Response: We sincerely think that this issue, although important, goes beyond the scope of this work.

 

I suggest that the manuscript should have a proof for English editing prior to submission. The authors may focus more on antigen dosage and total numbers of vaccination (injection) in COVID-19 vaccines and other vaccines and rewrite the review, instead of emphasizing “IgG4 antibodies induced by mRNA vaccines”, which has no sufficient data to prove the hypothesis.

Response: We thank reviewer for this important suggestion. The manuscript was edited by native English speaker. We have also reorganized our manuscript according to the excellent comments and recommendations of this reviewer.

 

Round 2

Reviewer 2 Report

The major problem with this manuscript is that it is not a hypothesis. Because all data are from others' reports, and the authors did not provide their own experimental data. Therefore, it is more like a review. Previous studies about other viruses have pointed out the phenomenon. To categorize this manuscript as a hypothesis would give the reader a false perception that they are the first to propose the idea. 

Author Response

Reviewer # 2:

The major problem with this manuscript is that it is not a hypothesis. Because all data are from others' reports, and the authors did not provide their own experimental data. Therefore, it is more like a review. Previous studies about other viruses have pointed out the phenomenon. To categorize this manuscript as a hypothesis would give the reader a false perception that they are the first to propose the idea".

 

R: We sincerely thank reviewer 2 for his (her) pertinent comments.
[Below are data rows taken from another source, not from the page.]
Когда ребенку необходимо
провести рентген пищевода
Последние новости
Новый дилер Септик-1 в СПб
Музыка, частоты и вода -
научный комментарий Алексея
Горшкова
We have reviewed our work again and accept that our article should be classified as a review, since as you correctly mentioned that all data are from others' reports.

In page 1 (top), We have changed the word hypothesis for review. And in page 15, we have deleted this text: Our work must be read and interpreted for what it is: a hypothesis, which must be experimentally evaluated to be confirmed or refuted.
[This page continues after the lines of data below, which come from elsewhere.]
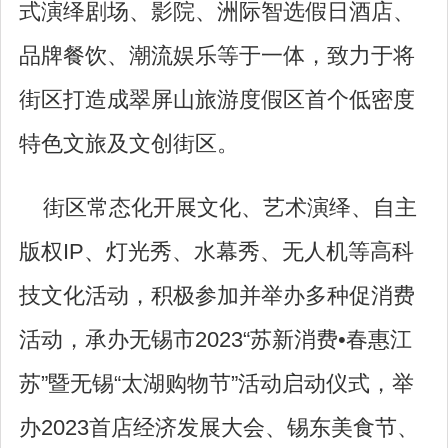
式演绎剧场、影院、洲际智选假日酒店、
品牌餐饮、潮流娱乐等于一体，致力于将
街区打造成翠屏山旅游度假区首个低密度
特色文旅及文创街区。
街区常态化开展文化、艺术演绎、自主
版权IP、灯光秀、水幕秀、无人机等高科
技文化活动，积极参加并举办多种促消费
活动，承办无锡市2023“苏新消费•春惠江
苏”暨无锡“太湖购物节”活动启动仪式，举
办2023首店经济发展大会、锡东美食节、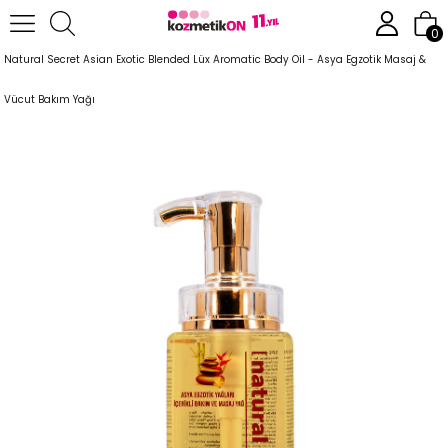
Anasayfa
Vücut Bakım Ürünleri
Bakım ve Masaj Yağları
0
Natural Secret Asian Exotic Blended Lüx Aromatic Body Oil - Asya Egzotik Masaj &
Vücut Bakım Yağı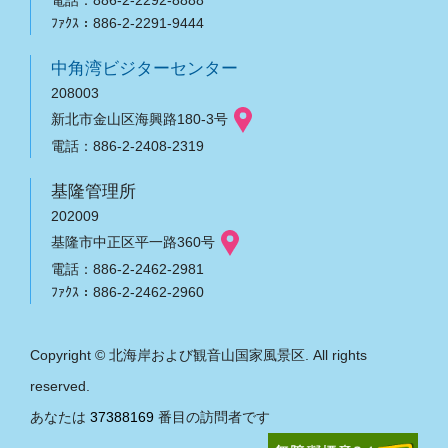
ﾌｧｸｽ：886-2-2291-9444
中角湾ビジターセンター
208003
新北市金山区海興路180-3号
電話：886-2-2408-2319
基隆管理所
202009
基隆市中正区平一路360号
電話：886-2-2462-2981
ﾌｧｸｽ：886-2-2462-2960
Copyright © 北海岸および観音山国家風景区. All rights
reserved.
あなたは
37388169
番目の訪問者です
We have added this text after the deleted one: Here, we are proposing a hypothetical immune tolerance mechanism induced by mRNA vaccines, which could have at least 6 negative unintended consequences:

 

We hope that the changes made meet the expectations of reviewer #2 and our work is accepted for publication

Sincerely,

Alberto Rubio Casillas

 

Round 3

Reviewer 2 Report

In the title, “IgG4 antibodies induced by repeated vaccination may generate immune tolerance to the SARS-CoV-2spike protein”, a space should be inserted between SARS-CoV2 and spike. The correct title should be “IgG4 antibodies induced by repeated vaccination may generate immune tolerance to the SARS-CoV-2 spike protein”.

 

Line 284-285, “raising the concern this therapy is a double edge sword” should be “raising the concern that this therapy is a double edge sword”.

 

Line 291-293, “Furthermore, we found that 3 factors determine the class switch to IgG4 antibodies…..used.” should be “Overall, there are three critical factors determining the class switch to IgG4 antibodies….used [30-31, 39, 108-126].”. 

Line 627, “we are proposing a hypothetical …..” should be “we propose a hypothetical .….”.
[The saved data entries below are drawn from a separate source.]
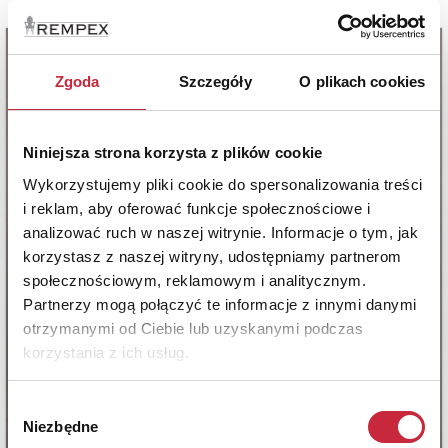
Zgoda
Szczegóły
O plikach cookies
Niniejsza strona korzysta z plików cookie
Wykorzystujemy pliki cookie do spersonalizowania treści
i reklam, aby oferować funkcje społecznościowe i
analizować ruch w naszej witrynie. Informacje o tym, jak
korzystasz z naszej witryny, udostępniamy partnerom
społecznościowym, reklamowym i analitycznym.
Partnerzy mogą połączyć te informacje z innymi danymi
otrzymanymi od Ciebie lub uzyskanymi podczas
korzystania z ich usług.
Wybór
Niezbędne
zgody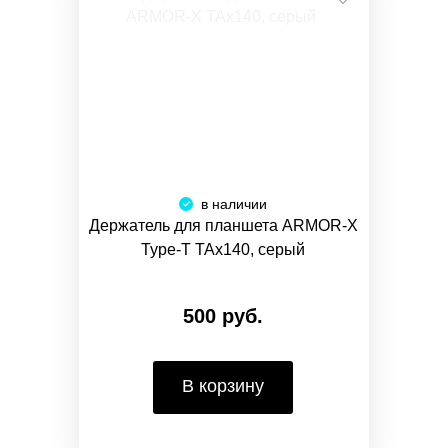
в наличии
Держатель для планшета ARMOR-X
Type-T TAx140, серый
500 руб.
В корзину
Line 635, “…..in individuals with comorbidities and immuno-compromised.” should be “…..in individuals with comorbidities and immuno-compromised condition.”

The quality of English is acceptable. However, I found a few minor errors in the manuscript (as listed in my comments). I suggest that You have an English editing expert to check one more time.

Author Response

Dear Reviewer # 2: We sincerely thank you for the excellent corrections/suggestions you have made to our work. Your contribution will surely improve the quality of the final version. 

We have added to the text all the final suggestions you made, so, we sincerely wish to thank both reviewers for all the time and intellectual effort dedicated to the analysis of our work.